Using TSS based switching is incompatible with PCIDs? Or is it incompatible with separate address spaces for user space and kernel space?

PCIDs are process ID tags on cache lines correct?

1 comments

TSS switching is incompatible with running in 64-bit mode. It is very slow. Doing most of the same actions (reload segment registers and the page table base) in software is also very slow. Prior to the meltdown issue, Linux system calls had avoided most reloads of the segment registers and page table base.

PCIDs are incompatible with older hardware. They are modestly slow. I think the PCID state includes the TLB.

That pretty much means the kernel must support both methods. The PCIDs is used when possible. When the hardware doesn't support PCIDs, Linux must instead reload segment registers and the page table base, either step-by-step in software or via a TSS switch.

BTW, I had to implement x86 hardware task switching for an x86 emulator. The complexity is insane. See my "Who is Hiring?" post if that sounds fun for you.

I think you may be a bit confused here.

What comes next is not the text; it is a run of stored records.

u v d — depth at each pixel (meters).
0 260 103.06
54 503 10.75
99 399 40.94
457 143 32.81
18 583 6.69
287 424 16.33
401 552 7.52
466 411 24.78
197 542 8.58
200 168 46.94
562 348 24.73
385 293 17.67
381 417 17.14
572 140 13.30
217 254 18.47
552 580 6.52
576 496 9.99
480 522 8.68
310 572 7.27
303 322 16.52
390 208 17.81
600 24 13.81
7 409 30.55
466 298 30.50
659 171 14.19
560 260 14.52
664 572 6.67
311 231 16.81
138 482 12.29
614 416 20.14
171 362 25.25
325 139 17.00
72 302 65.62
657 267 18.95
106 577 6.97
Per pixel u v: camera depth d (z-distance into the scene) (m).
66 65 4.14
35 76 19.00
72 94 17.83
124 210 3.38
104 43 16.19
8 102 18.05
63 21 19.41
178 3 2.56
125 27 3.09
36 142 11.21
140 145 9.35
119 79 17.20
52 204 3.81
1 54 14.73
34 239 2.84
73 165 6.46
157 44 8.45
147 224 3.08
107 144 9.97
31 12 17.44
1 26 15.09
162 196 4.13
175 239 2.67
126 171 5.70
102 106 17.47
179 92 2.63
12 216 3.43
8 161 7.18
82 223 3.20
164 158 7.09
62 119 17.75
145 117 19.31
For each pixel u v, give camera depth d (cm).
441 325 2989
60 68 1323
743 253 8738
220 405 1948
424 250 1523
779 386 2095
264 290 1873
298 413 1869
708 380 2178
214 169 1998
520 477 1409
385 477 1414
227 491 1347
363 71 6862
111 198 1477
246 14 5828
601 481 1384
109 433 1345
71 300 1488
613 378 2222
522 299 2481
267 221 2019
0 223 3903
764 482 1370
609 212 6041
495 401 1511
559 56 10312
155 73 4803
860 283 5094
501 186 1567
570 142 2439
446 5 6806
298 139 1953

PCID is a feature that lets the kernel avoid a TLB when CR3 is written. With or without PCID, CR3 gets written. The segment registers have nothing whatsoever to do with this on a 64-bit system.
The explanation is a bit awkward because I'm trying to describe numerous situations. (pre-2.2 kernels, post-meldown kernels, in-between kernels, 32-bit builds, 64-bit builds, using PCID hardware, not using PCID hardware...) It looks like 7 of the 12 possibilities are valid, more or less.

Some segment registers are reloaded on a 64-bit system. That includes CS, DS, SS, and GS. The 32-bit systems must additionally reload ES. All segment registers are loaded for Linux 2.0 and older, via hardware task switching.

CR3 does not get written for system calls when running on a normal Linux from version 2.2 until the meltdown workaround hit.